>>>

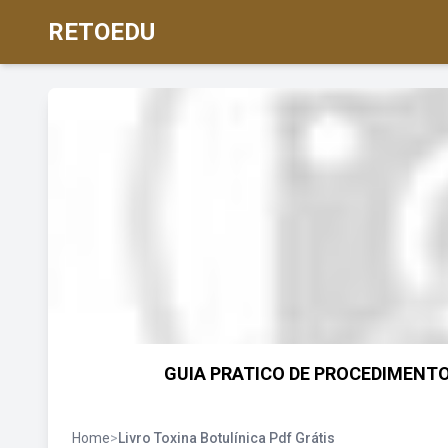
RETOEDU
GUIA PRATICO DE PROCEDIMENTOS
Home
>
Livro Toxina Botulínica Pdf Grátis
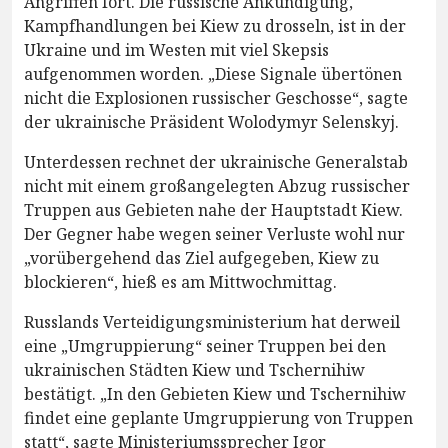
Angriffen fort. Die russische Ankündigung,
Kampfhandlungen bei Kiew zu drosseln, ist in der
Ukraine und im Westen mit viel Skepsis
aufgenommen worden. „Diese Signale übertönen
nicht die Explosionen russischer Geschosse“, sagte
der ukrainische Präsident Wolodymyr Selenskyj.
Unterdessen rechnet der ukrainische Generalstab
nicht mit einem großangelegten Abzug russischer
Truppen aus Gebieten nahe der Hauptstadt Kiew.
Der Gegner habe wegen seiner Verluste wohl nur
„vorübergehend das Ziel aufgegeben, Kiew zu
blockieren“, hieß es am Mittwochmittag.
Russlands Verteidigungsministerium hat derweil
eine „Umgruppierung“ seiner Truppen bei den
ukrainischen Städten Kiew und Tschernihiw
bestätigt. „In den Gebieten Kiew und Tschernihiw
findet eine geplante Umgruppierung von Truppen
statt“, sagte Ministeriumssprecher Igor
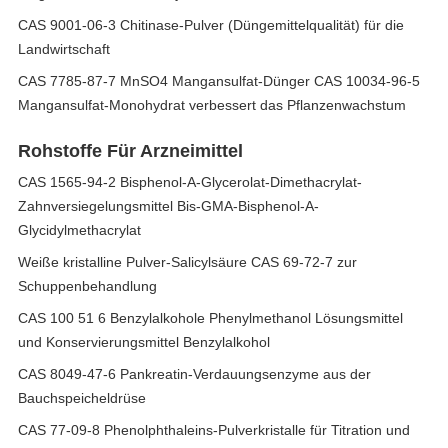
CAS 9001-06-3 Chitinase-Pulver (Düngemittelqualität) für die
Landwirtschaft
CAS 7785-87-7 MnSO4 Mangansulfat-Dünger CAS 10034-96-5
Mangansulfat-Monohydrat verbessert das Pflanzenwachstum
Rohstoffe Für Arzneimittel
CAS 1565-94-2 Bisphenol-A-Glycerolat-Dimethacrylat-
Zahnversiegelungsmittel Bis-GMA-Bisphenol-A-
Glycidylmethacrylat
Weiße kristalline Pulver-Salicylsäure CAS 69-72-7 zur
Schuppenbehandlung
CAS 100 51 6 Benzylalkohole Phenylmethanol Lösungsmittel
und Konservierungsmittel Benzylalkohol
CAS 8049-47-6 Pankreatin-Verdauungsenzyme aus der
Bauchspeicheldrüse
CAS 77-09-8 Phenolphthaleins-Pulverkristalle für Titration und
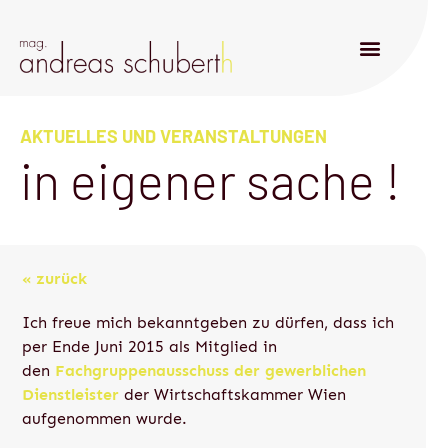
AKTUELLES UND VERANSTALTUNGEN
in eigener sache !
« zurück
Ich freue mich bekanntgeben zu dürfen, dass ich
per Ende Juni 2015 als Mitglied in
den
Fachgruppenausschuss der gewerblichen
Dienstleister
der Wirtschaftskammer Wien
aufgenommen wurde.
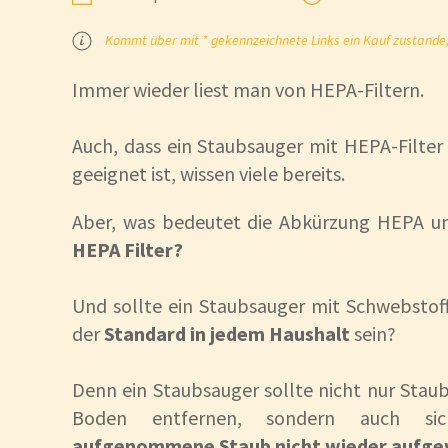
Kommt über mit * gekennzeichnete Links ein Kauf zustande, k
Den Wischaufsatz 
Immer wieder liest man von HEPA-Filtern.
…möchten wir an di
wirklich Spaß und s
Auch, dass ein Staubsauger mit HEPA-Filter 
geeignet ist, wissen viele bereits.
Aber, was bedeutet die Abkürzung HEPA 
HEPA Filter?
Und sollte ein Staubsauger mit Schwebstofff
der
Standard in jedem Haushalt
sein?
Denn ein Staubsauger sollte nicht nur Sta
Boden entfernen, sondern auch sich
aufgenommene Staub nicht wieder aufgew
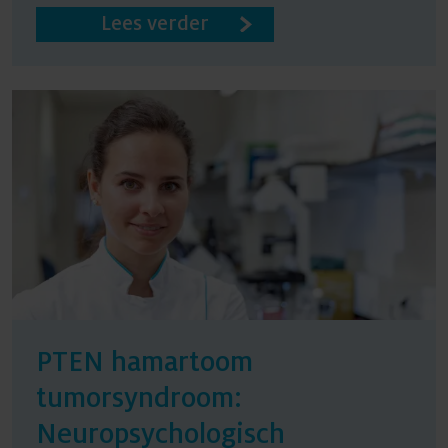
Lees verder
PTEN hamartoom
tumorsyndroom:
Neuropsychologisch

<<<

## DESCRIPTION OF THE TASK
Scan the data above for the string "HEPA" and copy each line where it appears.

## EXERCISE ANSWER
Immer wieder liest man von HEPA-Filtern.
Auch, dass ein Staubsauger mit HEPA-Filter 
Aber, was bedeutet die Abkürzung HEPA 
HEPA Filter?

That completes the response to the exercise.